Auf der anderen Seite kann der verpflichtende Nachweis absolvierter Impfungen zu einer größeren Verbreitung der Kinderimpfungen führen. „Wir haben ein solches Programm seit Jänner 2017 in Italien. Es hat sich bewährt. Verweigern Eltern die Impfung ihrer Kinder (bis zum 16. Lebensjahr;), können sie jährlich mit hundert bis 500 Euro bestraft werden. Bei den Masern hat sich gezeigt“, dass die Durchimpfungsrate von 90 auf 93 Prozent gestiegen ist“, erklärte Rita Carsetti vom Gesu Kinderspital in Rom gegenüber der APA. Die nunmehrige Regierung wolle die Impflicht leider wieder abschaffen, nur die Masern-Impfpflicht belassen.
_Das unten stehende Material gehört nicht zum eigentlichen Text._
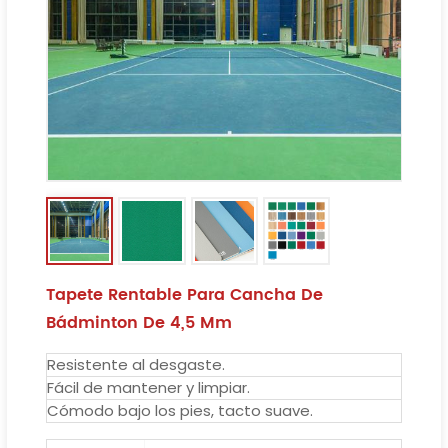
Tapete Rentable Para Cancha De
Bádminton De 4,5 Mm
Resistente al desgaste.
Fácil de mantener y limpiar.
Cómodo bajo los pies, tacto suave.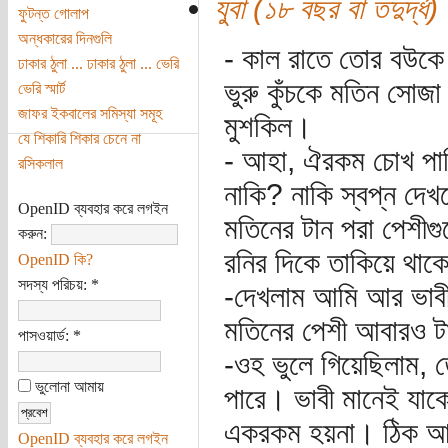
যুবা (১৮ বছর বা তদুর্দ্ধ)
ফুটন্ত গোলাপ
অন্ধকারের দিনগুলি
- কাল রাতে তোর বউকে 
ঢাকার ঠুলা ... ঢাকার ঠুলা ... ভেরি
ভুরু কুঁচকে মতিন সোজ
ভেরি স্মার্ট
জাফর ইকবালের সমিস্যা সমূহ
মুশকিল।
যে শিকারি শিকার চেনে না
- আহা, ঐরকম চোখ পাকিয
রসিকলাল
নাকি? নাকি স্বপ্ন দে
OpenID ব্যবহার করে লগইন
মতিনের টান পরা পেশীগু
করুন:
রনির দিকে তাকিয়ে থাক
OpenID কি?
সদস্য পরিচয়:
*
-দেখলাম আমি আর ভাবী
মতিনের পেশী আবারও টান ট
পাসওয়ার্ড:
*
-ওহ ভুলে গিয়েছিলাম, 
ভুলোনা আমায়
পারে। ভাবী মানেই যা
একরকম হয়না। ঠিক আছে
OpenID ব্যবহার করে লগইন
„Bei uns in Frankreich war das eine pragmatische und symbolische Entscheidung. Wir hatten früher empfohlene und verpflichtende Impfungen für Kinder. Die ‚nur‘ empfohlenen Immunisierungen wurden als weniger wichtig empfunden. Da hat sich die Politik entschlossen, eben auch alle diese Impfungen verpflichtend zu machen“, erklärte Daniel Levy-Bruhl von der französischen Behörde für öffentliche Gesundheit. „Im Vergleich zu 2017 (vor dem Programm; Anm.) ist bei uns beispielsweise die Durchimpfungsrate gegen die Meningokokken von 34 auf 76 Prozent im vergangenen Jahr gestiegen.“ Für eine Beurteilung der Situation bei den Masern sei es noch zu früh
„Wir sollten den Hype zurückschrauben. Wir haben zwischen den Jahren 2006 und 2016 durchaus Fortschritte gemacht. Die Masern-Impfrate ist bei der ersten Teilimpfung von 90 auf 95 Prozent gestiegen, bei der zweiten Teilimpfung von 90 auf 92,9 Prozent“, sagte Thomas Mertens, Vorsitzender der Ständigen deutschen Impfkommission (STIKO). Für obligatorische Impfungen müsste man bestimmen gegen welche Krankheiten und wer ihnen unterliegen würde. „Das ist eine politische Entscheidung. Ich befürchte eine Menge juristischer Probleme nach der Einführung einer Impfpflicht.“
Auch die Wiener Vakzinologin und Symposiumsorganisatorin Ursula Wiedermann-Schmidt (MedUni Wien) ist bezüglich einer allgemeinen Impfpflicht skeptisch: „Ich glaube nicht, dass das in Österreich machbar ist. Aber sehr wohl sollte es beispielsweise eine Impfpflicht für das gesamte Gesundheitspersonal geben.“
Ein Manko, das in der Diskussion über obligatorische Impfungen oft übersehen wird: Die größten Impflücken betreffen derzeit in vielen europäischen Ländern junge Erwachsene, die noch nicht von nationalen Kinderimpfprogrammen erfasst worden sind. Auch ältere Menschen, die nicht auf die Aufrechterhaltung des Impfschutzes achten, sind davon betroffen. Diese Bevölkerungsgruppen sind aber kaum einem Impfzwang zu unterwerfen.